Russia, which the West has wanted to isolate diplomatically, is reaching out successfully to the Global South, especially the African countries. China too, through its Belt and Road Initiative, has made vast inroads into the Global South in order to position itself as a rival to the US in terms of global power. Both Russia and China, also with the growing pull of the Global South towards BRICS, would have also been responsive to pressure by developing countries to reach a compromise language on Ukraine.
In the event, to secure the language of consensus, the G7 has ceded major ground on the Ukraine conflict, compared to the language in the Bali Declaration. There is no reference at all to Russia by name in the document. There is no "deploring in the strongest terms Russia's aggression against Ukraine" or reference to "Russia's complete and unconditional withdrawal from Ukrainian territory", as in the Bali Declaration. The war in Ukraine has also been placed in the wider context of "the immense suffering and the adverse impact of wars and conflicts around the world".
The addition in the Delhi Declaration that "all states must refrain from threat or use of force to seek territorial acquisition against territorial integrity and sovereignty or political independence of any state" is a general statement of principle which, even if it indirectly refers to Russia's action in Ukraine, Russia could live with, especially as it argues that in Ukraine the principle of self-determination enshrined in the UN Charter is involved and that the Ukrainian territories in question have been incorporated into Russia after referenda.

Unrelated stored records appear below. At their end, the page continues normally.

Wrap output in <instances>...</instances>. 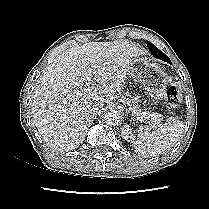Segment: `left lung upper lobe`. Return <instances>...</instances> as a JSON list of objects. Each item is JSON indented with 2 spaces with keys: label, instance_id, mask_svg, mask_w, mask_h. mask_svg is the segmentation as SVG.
I'll use <instances>...</instances> for the list:
<instances>
[{
  "label": "left lung upper lobe",
  "instance_id": "1",
  "mask_svg": "<svg viewBox=\"0 0 209 209\" xmlns=\"http://www.w3.org/2000/svg\"><path fill=\"white\" fill-rule=\"evenodd\" d=\"M147 46L150 50V52L158 59L163 60L167 63H171L170 59L168 58V56L166 54H164L163 52H161L157 47H155L151 42L147 41Z\"/></svg>",
  "mask_w": 209,
  "mask_h": 209
}]
</instances>
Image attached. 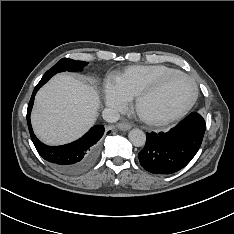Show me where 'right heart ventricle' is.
<instances>
[{
    "label": "right heart ventricle",
    "instance_id": "obj_1",
    "mask_svg": "<svg viewBox=\"0 0 234 234\" xmlns=\"http://www.w3.org/2000/svg\"><path fill=\"white\" fill-rule=\"evenodd\" d=\"M175 71L177 70L165 65L130 66L116 77L115 83L128 100H133L159 78Z\"/></svg>",
    "mask_w": 234,
    "mask_h": 234
}]
</instances>
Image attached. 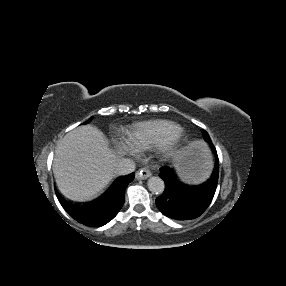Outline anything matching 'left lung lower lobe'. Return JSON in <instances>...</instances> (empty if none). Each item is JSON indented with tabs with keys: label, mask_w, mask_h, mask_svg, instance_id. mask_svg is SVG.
<instances>
[{
	"label": "left lung lower lobe",
	"mask_w": 286,
	"mask_h": 286,
	"mask_svg": "<svg viewBox=\"0 0 286 286\" xmlns=\"http://www.w3.org/2000/svg\"><path fill=\"white\" fill-rule=\"evenodd\" d=\"M215 167L211 177L200 185L182 183L169 167H163L159 176L165 182V190L156 198V206L167 217L190 220L199 217L210 205L216 191L219 176V160L215 147Z\"/></svg>",
	"instance_id": "1"
}]
</instances>
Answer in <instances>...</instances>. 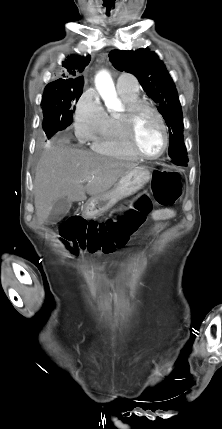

Some elements of the Bali Declaration have been reincorporated in the Delhi Declaration, again in terms of general principles, such as the "use or threat of use of nuclear weapons is inadmissible". Russia did not oppose this formulation at Bali either. Russia did not object when this was said in the document between China and the EU. That "there were different views and assessments of the situation" with regard to the impact of the war in Ukraine is repeated from the Bali Declaration is language that accommodates Russia, but omitting the word "sanctions" in this sentence, was clearly a concession to the G7 that believes its sanctions are justified.
On the contentious issue of food grain and fertiliser exports from the region (the Black Sea Initiative), which Russia has suspended, Russia has got satisfaction as the Declaration calls for full and timely implementation of the UN-brokered Istanbul Agreements to "ensure the immediate and unimpeded deliveries of grain, foodstuffs ad fertilisers/inputs from the Russian Federation and Ukraine", necessary to meet the demand in developing and least developed countries, particularly in Africa. Russia has been arguing that contrary to the agreement in question, Russian agricultural exports are being impeded by the West by various forms of sanctions. Clearly, the weight of the Global South has been felt in drafting this text.
The call in the Declaration to welcome all relevant and constructive initiatives that support comprehensive, just, and durable peace in Ukraine, besides upholding the principles of the UN Charter for the promotion of peaceful, friendly, and good neighbourly relations among nations in the spirit of "One Earth, One Family, One Future", is a bow to India.